Depuis La Nouvelle-Calédonie où il est en visite, le président Emmanuel Macron s’est refusé à commenter les propos du patron de la police. Il a cependant dit comprendre “l’émotion” des policiers, avant de lâcher : “Nul en République n’est au-dessus de la loi.”
Des propos “scandaleux” et “gravissimes” : les syndicats de magistrats n’ont pas mâché leurs mots en réaction aux déclarations la veille du directeur général de la police nationale (DGPN), Frédéric Veaux, souhaitant la libération d’un policier de la BAC de Marseille incarcéré dans le cadre d’une enquête sur des violences policières commises en marge des émeutes début juillet.

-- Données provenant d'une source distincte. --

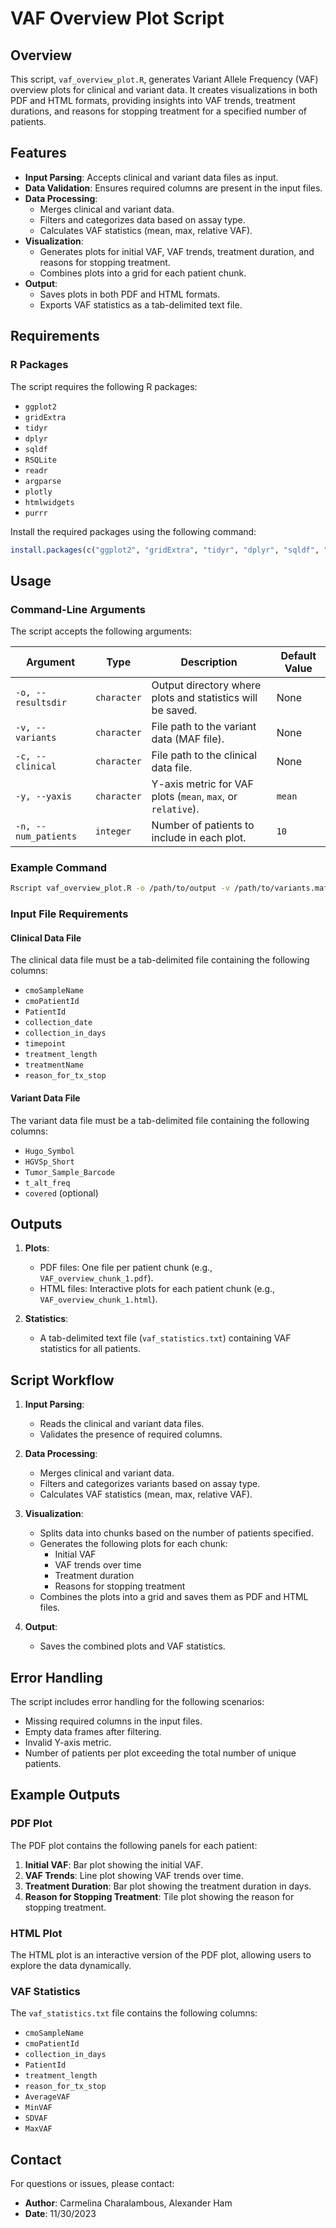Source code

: # VAF Overview Plot Script

## Overview

This script, `vaf_overview_plot.R`, generates Variant Allele Frequency (VAF) overview plots for clinical and variant data. It creates visualizations in both PDF and HTML formats, providing insights into VAF trends, treatment durations, and reasons for stopping treatment for a specified number of patients.

## Features

- **Input Parsing**: Accepts clinical and variant data files as input.
- **Data Validation**: Ensures required columns are present in the input files.
- **Data Processing**:
  - Merges clinical and variant data.
  - Filters and categorizes data based on assay type.
  - Calculates VAF statistics (mean, max, relative VAF).
- **Visualization**:
  - Generates plots for initial VAF, VAF trends, treatment duration, and reasons for stopping treatment.
  - Combines plots into a grid for each patient chunk.
- **Output**:
  - Saves plots in both PDF and HTML formats.
  - Exports VAF statistics as a tab-delimited text file.

## Requirements

### R Packages

The script requires the following R packages:

- `ggplot2`
- `gridExtra`
- `tidyr`
- `dplyr`
- `sqldf`
- `RSQLite`
- `readr`
- `argparse`
- `plotly`
- `htmlwidgets`
- `purrr`

Install the required packages using the following command:

```R
install.packages(c("ggplot2", "gridExtra", "tidyr", "dplyr", "sqldf", "RSQLite", "readr", "argparse", "plotly", "htmlwidgets", "purrr"))
```

## Usage

### Command-Line Arguments

The script accepts the following arguments:

| Argument         | Type       | Description                                                                 | Default Value |
|-------------------|------------|-----------------------------------------------------------------------------|---------------|
| `-o, --resultsdir` | `character` | Output directory where plots and statistics will be saved.                  | None          |
| `-v, --variants`  | `character` | File path to the variant data (MAF file).                                   | None          |
| `-c, --clinical`  | `character` | File path to the clinical data file.                                        | None          |
| `-y, --yaxis`     | `character` | Y-axis metric for VAF plots (`mean`, `max`, or `relative`).                  | `mean`        |
| `-n, --num_patients` | `integer`  | Number of patients to include in each plot.                                 | `10`          |

### Example Command

```bash
Rscript vaf_overview_plot.R -o /path/to/output -v /path/to/variants.maf -c /path/to/clinical.tsv -y mean -n 10
```

### Input File Requirements

#### Clinical Data File

The clinical data file must be a tab-delimited file containing the following columns:

- `cmoSampleName`
- `cmoPatientId`
- `PatientId`
- `collection_date`
- `collection_in_days`
- `timepoint`
- `treatment_length`
- `treatmentName`
- `reason_for_tx_stop`

#### Variant Data File

The variant data file must be a tab-delimited file containing the following columns:

- `Hugo_Symbol`
- `HGVSp_Short`
- `Tumor_Sample_Barcode`
- `t_alt_freq`
- `covered` (optional)

## Outputs

1. **Plots**:
   - PDF files: One file per patient chunk (e.g., `VAF_overview_chunk_1.pdf`).
   - HTML files: Interactive plots for each patient chunk (e.g., `VAF_overview_chunk_1.html`).

2. **Statistics**:
   - A tab-delimited text file (`vaf_statistics.txt`) containing VAF statistics for all patients.

## Script Workflow

1. **Input Parsing**:
   - Reads the clinical and variant data files.
   - Validates the presence of required columns.

2. **Data Processing**:
   - Merges clinical and variant data.
   - Filters and categorizes variants based on assay type.
   - Calculates VAF statistics (mean, max, relative VAF).

3. **Visualization**:
   - Splits data into chunks based on the number of patients specified.
   - Generates the following plots for each chunk:
     - Initial VAF
     - VAF trends over time
     - Treatment duration
     - Reasons for stopping treatment
   - Combines the plots into a grid and saves them as PDF and HTML files.

4. **Output**:
   - Saves the combined plots and VAF statistics.

## Error Handling

The script includes error handling for the following scenarios:

- Missing required columns in the input files.
- Empty data frames after filtering.
- Invalid Y-axis metric.
- Number of patients per plot exceeding the total number of unique patients.

## Example Outputs

### PDF Plot

The PDF plot contains the following panels for each patient:

1. **Initial VAF**: Bar plot showing the initial VAF.
2. **VAF Trends**: Line plot showing VAF trends over time.
3. **Treatment Duration**: Bar plot showing the treatment duration in days.
4. **Reason for Stopping Treatment**: Tile plot showing the reason for stopping treatment.

### HTML Plot

The HTML plot is an interactive version of the PDF plot, allowing users to explore the data dynamically.

### VAF Statistics

The `vaf_statistics.txt` file contains the following columns:

- `cmoSampleName`
- `cmoPatientId`
- `collection_in_days`
- `PatientId`
- `treatment_length`
- `reason_for_tx_stop`
- `AverageVAF`
- `MinVAF`
- `SDVAF`
- `MaxVAF`

## Contact

For questions or issues, please contact:

- **Author**: Carmelina Charalambous, Alexander Ham
- **Date**: 11/30/2023
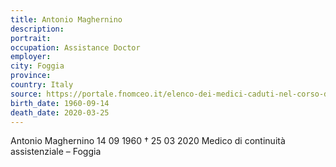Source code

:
 ```yaml
---
title: Antonio Maghernino
description: 
portrait: 
occupation: Assistance Doctor
employer: 
city: Foggia
province: 
country: Italy 
source: https://portale.fnomceo.it/elenco-dei-medici-caduti-nel-corso-dellepidemia-di-covid-19/, https://www.ansa.it/english/news/2020/03/26/coronavirus-another-2-docs-die-toll-up-to-39_4686de93-b5f9-4c49-803e-6868ec267757.html
birth_date: 1960-09-14
death_date: 2020-03-25
---
```


Antonio Maghernino 14 09 1960 † 25 03 2020
Medico di continuità assistenziale – Foggia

Ce policier est soupçonné d’avoir roué de coups un homme de 21 ans dans la nuit du 1er au 2 juillet.
Le policier a reçu l’appui d’un autre très haut cadre, le préfet de police de Paris, Laurent Nuñez. “Je partage les propos du DGPN”, a twitté Nuñez, également ancien préfet de police de Bouches-de-Rhône.
“Le DGPN, sous la tutelle du ministre de l’Intérieur, fait pression sur l’autorité judiciaire dans une affaire individuelle. Gravissime. Strike pour l’indépendance de la justice, la séparation des pouvoirs et l’égalité devant la loi”, a tweeté lundi le Syndicat de la magistrature (SM, classé à gauche).
L’Union syndicale des magistrats (USM, majoritaire) souligne dans un communiqué que “réclamer une Justice d’exception au bénéfice des policiers est contraire au principe constitutionnel d’égalité devant la loi, cela ne sert que des intérêts partisans et abime la nécessaire confiance mutuelle entre deux institutions complémentaires”.
Le garde des Sceaux Eric Dupond-Moretti a lui indiqué dans un tweet que “la justice doit poursuivre son travail dans la sérénité et en toute indépendance. C’est une condition indispensable au respect de l’Etat de droit, qui est le fondement de notre démocratie”.
“De façon générale, je considère qu’avant un éventuel procès, un policier n’a pas sa place en prison, même s’il a pu commettre des fautes ou des erreurs graves dans le cadre de son travail”, a dit Frédéric Veaux, dans un entretien au Parisien, ajoutant : “Le savoir en prison m’empêche de dormir.”
Ces propos ont également suscité immédiatement des réactions d’indignation dans la classe politique. Jean-Luc Mélenchon a appelé sur son blog “au respect des institutions républicaines les policiers entrés en sécession factieuse”.
Olivier Faure, premier secrétaire du Parti socialiste, a demandé une réunion du Parlement “en urgence”. “Gravissime, toute la hiérarchie policière se place au dessus de la justice (…) ! Ce qui se joue là, c’est la démocratie et le respect de l’Etat de droit”, a-t-il lancé.
Côté majorité, le député Karl Olive s’est dit “interpellé” par le fait que le policier soit incarcéré, estimant qu’il ne s’agit pas “d’un voyou”, avant de rappeler l’importance de la “séparation des pouvoirs”. Dans l’entourage de Gérald Darmanin, on assurait que “le ministre a une très grande confiance dans son DG”.
Le policier placé en détention fait partie d’un groupe de quatre fonctionnaires — deux membres de la brigade anticriminalité (Bac) Sud et deux de la BAC centre — mis en examen pour violences en réunion par personne dépositaire de l’autorité publique avec usage ou menace d’une arme ayant entraîné une ITT (incapacité totale de travail) supérieure à 8 jours.
Des policiers à Marseille et sa région ont eu recours à des arrêts maladie pour protester contre l’incarcération de leur collègue ou se sont mis en “code 562”, un jargon policier qui signifie qu’ils n’assument plus que les missions d’urgence et essentielles.
Les syndicats assurent que le mouvement touche plusieurs régions de France, mais sans donner de chiffre précis sur la mobilisation. Fabrice Danel, secrétaire zonal unité SGP police dans le Nord, affirme que le mouvement est “suivi”. “On demande aux collègues de se mettre en mode ex-code 562.”
“La colère est là mais les collègues ne se lancent pas”, a souligné auprès de l’AFP une source syndicale à Bordeaux. Dans le grand ouest, il n’y a “pas de mouvement très marqué”, a relevé à l’AFP Arnaud Bernard, secrétaire zonal du syndicat Alliance. Il y en a “un peu partout, mais pas suffisamment en nombre pour perturber le fonctionnement des services”.
Sollicité par l’AFP, le ministère de l’Intérieur a indiqué qu’il ne communiquait pas sur le sujet.
Le président du Tribunal de Marseille a lui lancé un appel “à la mesure afin que l’institution judiciaire puisse poursuivre les investigations indispensables à l’enquête à l’abri des pressions et en toute impartialité”.